Almost all phone-makers, including Apple, Samsung and Google, refresh their products every single year. This now-standard product cycle is a problem and it needs to stop. The manufacturing and shipping of new phones — not to mention the disposal of old handsets — is a significant environmental drain, and I believe it’s a major reason why phones continue to feel stagnant and boring. By switching to a longer update cycle of two or even three years, phones could become exciting again and tech firms could give the planet a much-needed break. Let me explain.
The tech industry runs like clockwork, especially when it comes to phone launches. We know Apple will release new iPhones in September, Samsung launches new Galaxy S-series phones in January or February and Google will debut its new Pixels sometime in late summer. This predictable cycle means that there’s always a flashy new product to buy, whether you’re upgrading from a five-year-old handset or you’re refreshing every year to ensure you always have the latest, greatest tech in your pocket.
It’s a money-making exercise, designed to make you crave the next best thing and give more of your hard-earned cash to both the phone manufacturers and the cellular network providers you’re likely buying from.
The biggest problem with these quick update cycles is the environmental drain they cause. The electronics industry is a dirty one. From the mining of rare minerals and the factories and production lines to the shipping of the products themselves, the environmental impact of your phone is huge. While most companies now tout the use of recycled materials in their phones and recyclable packaging, the most effective way to reduce environmental impact would simply be for tech firms to release new models less frequently.
If you take good care of your phone, you can reasonably expect it to last several years. Manufacturers like Google and Samsung have even increased the support periods for their phones to seven years or more, meaning the phone you buy today will be safe to use into the 2030s. Releasing phones less often would encourage people to hold onto their devices longer, keeping devices out of landfills and requiring fewer resources to produce and ship new phones every year.
This longer support period also makes it more feasible to buy older phones on the used market when you need an upgrade, knowing that even last year’s phones may still have many years of use ahead of them.
But the other problem I feel we’re facing is how predictable and, dare I say, boring phones are these days. Bigger screens, higher-resolution cameras and more powerful processors are the headline features year after year, and genuine innovation seems to have been abandoned in favor of box-ticking incremental upgrades. The Galaxy S25 Ultra is a great phone, but it’s not wildly different from the Galaxy S24 Ultra before it, the S23 Ultra before that or the S22 Ultra before that. The iPhone 16 Pro isn’t much different to the 15 Pro, beyond the addition of a rather weird and arguably redundant camera button. I hoped that foldable phones might spark some excitement in the industry, but that hasn’t happened yet, despite almost all the major phone players having launched their remarkably similar takes on bending displays.

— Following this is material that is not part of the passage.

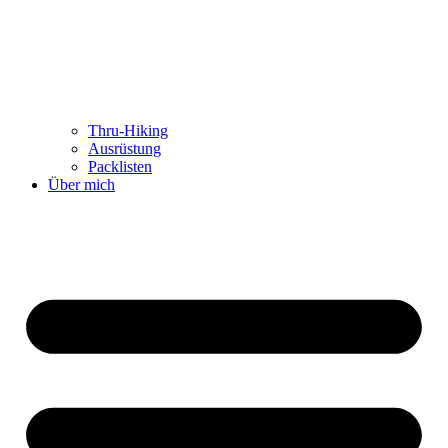
Thru-Hiking
Ausrüstung
Packlisten
Über mich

Then there’s generative AI on phones, which seems to be the biggest selling point on most models right now — especially the Pixel 9. But after months of testing the Pixel 9 Pro, I really can’t say I found its AI skills to be anything more than a forgettable novelty. Fellow mobile expert Lisa Eadicicco agrees, while a CNET survey confirmed that the biggest factors people consider when choosing a phone are camera quality, storage and battery life.
With a two- or three-year update cycle, companies could hold on to those new features for longer, making the eventual launch of a new model seem like a bigger deal, with more valuable upgrades that we’d be excited to get hold of. I sat through Samsung’s Unpacked event last year where the Galaxy Z Fold 6 was unveiled. It was a slight upgrade over the Z Fold 5, but when I compared it to the original Fold launched in 2019 the difference is huge.
Phone companies could adopt a similar model to the games console or camera industry. Sony took seven years to fully replace the PS4 with the PS5, while Canon replaced its 2016 5D Mark IV with the EOS R5 in 2020. And both the PS5 and the Canon R5 offered vast upgrades over their predecessors, dramatically changing the ways we used them and justifying the expense in upgrading. I spent thousands buying my Canon R5 when it launched. I wouldn’t have done that if I knew it would simply be replaced next year.
Few of us replace our TVs every year, or our cars, or our laptops, instead waiting for meaningful moments to change things up when that new technology — be it electric power in your car or 8K HDR in your TV — means we’ll really see a benefit. These are items we may keep for at least five years before upgrading and the same should be true of our phones.
Releasing new flagship phones every two or three years would not only reduce the industry’s environmental footprint, but by holding on to and refining those products, the launches would be much more exciting. And I miss the excitement.